» **DESCRIPTION OF THE TASK**:
Word for word, reproduce every record in the listing below.

» **EXERCISE DATA**:
⟨
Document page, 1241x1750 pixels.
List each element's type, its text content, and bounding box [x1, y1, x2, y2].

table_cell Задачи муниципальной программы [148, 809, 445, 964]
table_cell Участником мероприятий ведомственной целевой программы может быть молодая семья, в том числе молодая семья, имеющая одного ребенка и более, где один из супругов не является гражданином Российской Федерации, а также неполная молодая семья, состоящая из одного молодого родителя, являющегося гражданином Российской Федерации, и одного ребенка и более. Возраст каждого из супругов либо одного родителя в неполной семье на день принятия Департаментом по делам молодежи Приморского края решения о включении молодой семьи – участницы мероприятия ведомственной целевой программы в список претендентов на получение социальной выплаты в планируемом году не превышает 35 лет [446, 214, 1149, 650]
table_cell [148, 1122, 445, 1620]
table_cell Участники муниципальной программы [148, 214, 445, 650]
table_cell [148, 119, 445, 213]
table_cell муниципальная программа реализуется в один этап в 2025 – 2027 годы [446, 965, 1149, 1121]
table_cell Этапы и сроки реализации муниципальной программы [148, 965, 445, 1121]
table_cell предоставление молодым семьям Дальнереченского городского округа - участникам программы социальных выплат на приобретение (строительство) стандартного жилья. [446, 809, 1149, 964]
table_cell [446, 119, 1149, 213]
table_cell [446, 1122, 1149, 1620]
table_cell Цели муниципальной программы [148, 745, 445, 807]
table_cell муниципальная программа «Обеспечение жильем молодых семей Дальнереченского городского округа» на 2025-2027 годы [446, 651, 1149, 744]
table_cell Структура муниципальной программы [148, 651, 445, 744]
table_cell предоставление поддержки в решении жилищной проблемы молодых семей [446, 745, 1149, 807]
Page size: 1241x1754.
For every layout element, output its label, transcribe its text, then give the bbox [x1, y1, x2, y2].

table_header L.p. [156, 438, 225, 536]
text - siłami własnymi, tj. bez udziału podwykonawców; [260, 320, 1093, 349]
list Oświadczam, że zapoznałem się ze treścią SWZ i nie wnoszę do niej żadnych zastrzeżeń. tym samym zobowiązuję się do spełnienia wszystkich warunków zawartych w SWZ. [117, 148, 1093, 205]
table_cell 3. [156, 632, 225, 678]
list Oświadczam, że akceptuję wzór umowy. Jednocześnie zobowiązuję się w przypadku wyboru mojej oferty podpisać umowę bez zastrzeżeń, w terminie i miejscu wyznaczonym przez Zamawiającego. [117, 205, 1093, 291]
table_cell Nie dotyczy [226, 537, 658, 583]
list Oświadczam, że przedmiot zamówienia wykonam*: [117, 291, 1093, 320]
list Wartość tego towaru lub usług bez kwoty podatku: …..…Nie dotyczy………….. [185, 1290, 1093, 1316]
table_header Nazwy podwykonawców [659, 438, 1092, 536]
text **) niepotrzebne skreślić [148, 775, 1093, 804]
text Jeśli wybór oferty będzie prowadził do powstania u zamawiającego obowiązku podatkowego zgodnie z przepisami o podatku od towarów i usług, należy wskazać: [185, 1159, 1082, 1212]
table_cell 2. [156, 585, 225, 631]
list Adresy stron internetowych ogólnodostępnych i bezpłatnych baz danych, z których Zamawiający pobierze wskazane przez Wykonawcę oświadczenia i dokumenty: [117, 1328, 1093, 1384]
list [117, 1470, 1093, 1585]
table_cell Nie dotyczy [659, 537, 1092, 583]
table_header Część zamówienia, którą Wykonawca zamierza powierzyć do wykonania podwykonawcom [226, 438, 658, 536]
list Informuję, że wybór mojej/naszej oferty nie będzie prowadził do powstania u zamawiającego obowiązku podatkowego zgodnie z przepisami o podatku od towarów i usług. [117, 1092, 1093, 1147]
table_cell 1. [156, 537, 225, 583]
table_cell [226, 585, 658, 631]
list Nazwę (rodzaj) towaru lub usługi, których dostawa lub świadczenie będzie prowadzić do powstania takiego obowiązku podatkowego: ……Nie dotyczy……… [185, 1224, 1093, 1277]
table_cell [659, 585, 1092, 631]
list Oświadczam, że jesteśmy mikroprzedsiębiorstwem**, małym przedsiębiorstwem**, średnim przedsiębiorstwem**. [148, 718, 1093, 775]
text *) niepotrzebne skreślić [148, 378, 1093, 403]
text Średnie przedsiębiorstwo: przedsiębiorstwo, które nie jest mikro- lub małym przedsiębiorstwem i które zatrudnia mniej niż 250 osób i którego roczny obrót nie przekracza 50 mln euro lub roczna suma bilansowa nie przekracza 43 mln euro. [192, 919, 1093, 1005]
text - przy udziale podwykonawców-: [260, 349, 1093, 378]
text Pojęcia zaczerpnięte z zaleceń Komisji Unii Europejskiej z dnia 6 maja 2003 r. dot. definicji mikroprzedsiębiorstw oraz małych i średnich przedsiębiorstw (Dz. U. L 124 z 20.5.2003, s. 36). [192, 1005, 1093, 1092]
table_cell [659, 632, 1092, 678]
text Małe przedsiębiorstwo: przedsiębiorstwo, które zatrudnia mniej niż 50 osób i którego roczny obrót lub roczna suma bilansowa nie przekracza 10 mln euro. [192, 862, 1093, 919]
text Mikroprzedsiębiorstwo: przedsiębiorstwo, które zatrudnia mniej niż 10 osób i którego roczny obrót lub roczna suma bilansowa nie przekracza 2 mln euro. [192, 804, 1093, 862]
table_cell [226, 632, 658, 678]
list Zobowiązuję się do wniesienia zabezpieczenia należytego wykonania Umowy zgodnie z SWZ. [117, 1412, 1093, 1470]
⟩
» **EXERCISE SOLUTION**:
Document page, 1241x1750 pixels.
List each element's type, its text content, and bounding box [x1, y1, x2, y2].

table_cell Задачи муниципальной программы [148, 809, 445, 964]
table_cell Участником мероприятий ведомственной целевой программы может быть молодая семья, в том числе молодая семья, имеющая одного ребенка и более, где один из супругов не является гражданином Российской Федерации, а также неполная молодая семья, состоящая из одного молодого родителя, являющегося гражданином Российской Федерации, и одного ребенка и более. Возраст каждого из супругов либо одного родителя в неполной семье на день принятия Департаментом по делам молодежи Приморского края решения о включении молодой семьи – участницы мероприятия ведомственной целевой программы в список претендентов на получение социальной выплаты в планируемом году не превышает 35 лет [446, 214, 1149, 650]
table_cell [148, 1122, 445, 1620]
table_cell Участники муниципальной программы [148, 214, 445, 650]
table_cell [148, 119, 445, 213]
table_cell муниципальная программа реализуется в один этап в 2025 – 2027 годы [446, 965, 1149, 1121]
table_cell Этапы и сроки реализации муниципальной программы [148, 965, 445, 1121]
table_cell предоставление молодым семьям Дальнереченского городского округа - участникам программы социальных выплат на приобретение (строительство) стандартного жилья. [446, 809, 1149, 964]
table_cell [446, 119, 1149, 213]
table_cell [446, 1122, 1149, 1620]
table_cell Цели муниципальной программы [148, 745, 445, 807]
table_cell муниципальная программа «Обеспечение жильем молодых семей Дальнереченского городского округа» на 2025-2027 годы [446, 651, 1149, 744]
table_cell Структура муниципальной программы [148, 651, 445, 744]
table_cell предоставление поддержки в решении жилищной проблемы молодых семей [446, 745, 1149, 807]
Page size: 1241x1754.
For every layout element, output its label, transcribe its text, then give the bbox [x1, y1, x2, y2].

table_header L.p. [156, 438, 225, 536]
text - siłami własnymi, tj. bez udziału podwykonawców; [260, 320, 1093, 349]
list Oświadczam, że zapoznałem się ze treścią SWZ i nie wnoszę do niej żadnych zastrzeżeń. tym samym zobowiązuję się do spełnienia wszystkich warunków zawartych w SWZ. [117, 148, 1093, 205]
table_cell 3. [156, 632, 225, 678]
list Oświadczam, że akceptuję wzór umowy. Jednocześnie zobowiązuję się w przypadku wyboru mojej oferty podpisać umowę bez zastrzeżeń, w terminie i miejscu wyznaczonym przez Zamawiającego. [117, 205, 1093, 291]
table_cell Nie dotyczy [226, 537, 658, 583]
list Oświadczam, że przedmiot zamówienia wykonam*: [117, 291, 1093, 320]
list Wartość tego towaru lub usług bez kwoty podatku: …..…Nie dotyczy………….. [185, 1290, 1093, 1316]
table_header Nazwy podwykonawców [659, 438, 1092, 536]
text **) niepotrzebne skreślić [148, 775, 1093, 804]
text Jeśli wybór oferty będzie prowadził do powstania u zamawiającego obowiązku podatkowego zgodnie z przepisami o podatku od towarów i usług, należy wskazać: [185, 1159, 1082, 1212]
table_cell 2. [156, 585, 225, 631]
list Adresy stron internetowych ogólnodostępnych i bezpłatnych baz danych, z których Zamawiający pobierze wskazane przez Wykonawcę oświadczenia i dokumenty: [117, 1328, 1093, 1384]
list [117, 1470, 1093, 1585]
table_cell Nie dotyczy [659, 537, 1092, 583]
table_header Część zamówienia, którą Wykonawca zamierza powierzyć do wykonania podwykonawcom [226, 438, 658, 536]
list Informuję, że wybór mojej/naszej oferty nie będzie prowadził do powstania u zamawiającego obowiązku podatkowego zgodnie z przepisami o podatku od towarów i usług. [117, 1092, 1093, 1147]
table_cell 1. [156, 537, 225, 583]
table_cell [226, 585, 658, 631]
list Nazwę (rodzaj) towaru lub usługi, których dostawa lub świadczenie będzie prowadzić do powstania takiego obowiązku podatkowego: ……Nie dotyczy……… [185, 1224, 1093, 1277]
table_cell [659, 585, 1092, 631]
list Oświadczam, że jesteśmy mikroprzedsiębiorstwem**, małym przedsiębiorstwem**, średnim przedsiębiorstwem**. [148, 718, 1093, 775]
text *) niepotrzebne skreślić [148, 378, 1093, 403]
text Średnie przedsiębiorstwo: przedsiębiorstwo, które nie jest mikro- lub małym przedsiębiorstwem i które zatrudnia mniej niż 250 osób i którego roczny obrót nie przekracza 50 mln euro lub roczna suma bilansowa nie przekracza 43 mln euro. [192, 919, 1093, 1005]
text - przy udziale podwykonawców-: [260, 349, 1093, 378]
text Pojęcia zaczerpnięte z zaleceń Komisji Unii Europejskiej z dnia 6 maja 2003 r. dot. definicji mikroprzedsiębiorstw oraz małych i średnich przedsiębiorstw (Dz. U. L 124 z 20.5.2003, s. 36). [192, 1005, 1093, 1092]
table_cell [659, 632, 1092, 678]
text Małe przedsiębiorstwo: przedsiębiorstwo, które zatrudnia mniej niż 50 osób i którego roczny obrót lub roczna suma bilansowa nie przekracza 10 mln euro. [192, 862, 1093, 919]
text Mikroprzedsiębiorstwo: przedsiębiorstwo, które zatrudnia mniej niż 10 osób i którego roczny obrót lub roczna suma bilansowa nie przekracza 2 mln euro. [192, 804, 1093, 862]
table_cell [226, 632, 658, 678]
list Zobowiązuję się do wniesienia zabezpieczenia należytego wykonania Umowy zgodnie z SWZ. [117, 1412, 1093, 1470]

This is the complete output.